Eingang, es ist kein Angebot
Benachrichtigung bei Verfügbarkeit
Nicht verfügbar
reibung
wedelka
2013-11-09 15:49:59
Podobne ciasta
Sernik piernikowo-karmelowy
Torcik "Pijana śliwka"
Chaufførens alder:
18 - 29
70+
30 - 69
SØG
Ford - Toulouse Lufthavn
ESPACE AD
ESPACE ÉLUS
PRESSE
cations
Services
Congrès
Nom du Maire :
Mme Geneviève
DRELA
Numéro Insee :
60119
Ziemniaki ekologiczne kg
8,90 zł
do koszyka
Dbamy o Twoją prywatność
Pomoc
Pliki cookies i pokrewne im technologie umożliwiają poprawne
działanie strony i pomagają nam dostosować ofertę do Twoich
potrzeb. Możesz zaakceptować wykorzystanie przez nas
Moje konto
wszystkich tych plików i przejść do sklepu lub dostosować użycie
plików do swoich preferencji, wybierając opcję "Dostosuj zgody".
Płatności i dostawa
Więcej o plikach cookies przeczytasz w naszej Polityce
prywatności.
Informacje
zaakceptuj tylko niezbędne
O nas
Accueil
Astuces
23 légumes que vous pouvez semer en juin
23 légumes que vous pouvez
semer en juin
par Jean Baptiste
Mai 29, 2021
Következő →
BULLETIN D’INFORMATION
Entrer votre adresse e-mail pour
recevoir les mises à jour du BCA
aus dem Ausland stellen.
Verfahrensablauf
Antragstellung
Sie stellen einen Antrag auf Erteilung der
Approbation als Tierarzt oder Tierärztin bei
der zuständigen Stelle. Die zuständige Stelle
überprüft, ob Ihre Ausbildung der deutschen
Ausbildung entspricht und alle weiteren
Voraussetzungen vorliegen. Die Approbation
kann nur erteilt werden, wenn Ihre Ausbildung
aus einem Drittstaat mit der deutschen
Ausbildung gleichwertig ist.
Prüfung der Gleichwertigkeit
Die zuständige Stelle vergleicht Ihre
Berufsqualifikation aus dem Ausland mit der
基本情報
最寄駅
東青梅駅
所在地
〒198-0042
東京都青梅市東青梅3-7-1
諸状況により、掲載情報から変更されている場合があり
□ □ □
Type the material above out again, exactly.

EXERCISE OUTPUT
Eingang, es ist kein Angebot
Benachrichtigung bei Verfügbarkeit
Nicht verfügbar
reibung
wedelka
2013-11-09 15:49:59
Podobne ciasta
Sernik piernikowo-karmelowy
Torcik "Pijana śliwka"
Chaufførens alder:
18 - 29
70+
30 - 69
SØG
Ford - Toulouse Lufthavn
ESPACE AD
ESPACE ÉLUS
PRESSE
cations
Services
Congrès
Nom du Maire :
Mme Geneviève
DRELA
Numéro Insee :
60119
Ziemniaki ekologiczne kg
8,90 zł
do koszyka
Dbamy o Twoją prywatność
Pomoc
Pliki cookies i pokrewne im technologie umożliwiają poprawne
działanie strony i pomagają nam dostosować ofertę do Twoich
potrzeb. Możesz zaakceptować wykorzystanie przez nas
Moje konto
wszystkich tych plików i przejść do sklepu lub dostosować użycie
plików do swoich preferencji, wybierając opcję "Dostosuj zgody".
Płatności i dostawa
Więcej o plikach cookies przeczytasz w naszej Polityce
prywatności.
Informacje
zaakceptuj tylko niezbędne
O nas
Accueil
Astuces
23 légumes que vous pouvez semer en juin
23 légumes que vous pouvez
semer en juin
par Jean Baptiste
Mai 29, 2021
Következő →
BULLETIN D’INFORMATION
Entrer votre adresse e-mail pour
recevoir les mises à jour du BCA
aus dem Ausland stellen.
Verfahrensablauf
Antragstellung
Sie stellen einen Antrag auf Erteilung der
Approbation als Tierarzt oder Tierärztin bei
der zuständigen Stelle. Die zuständige Stelle
überprüft, ob Ihre Ausbildung der deutschen
Ausbildung entspricht und alle weiteren
Voraussetzungen vorliegen. Die Approbation
kann nur erteilt werden, wenn Ihre Ausbildung
aus einem Drittstaat mit der deutschen
Ausbildung gleichwertig ist.
Prüfung der Gleichwertigkeit
Die zuständige Stelle vergleicht Ihre
Berufsqualifikation aus dem Ausland mit der
基本情報
最寄駅
東青梅駅
所在地
〒198-0042
東京都青梅市東青梅3-7-1
諸状況により、掲載情報から変更されている場合があり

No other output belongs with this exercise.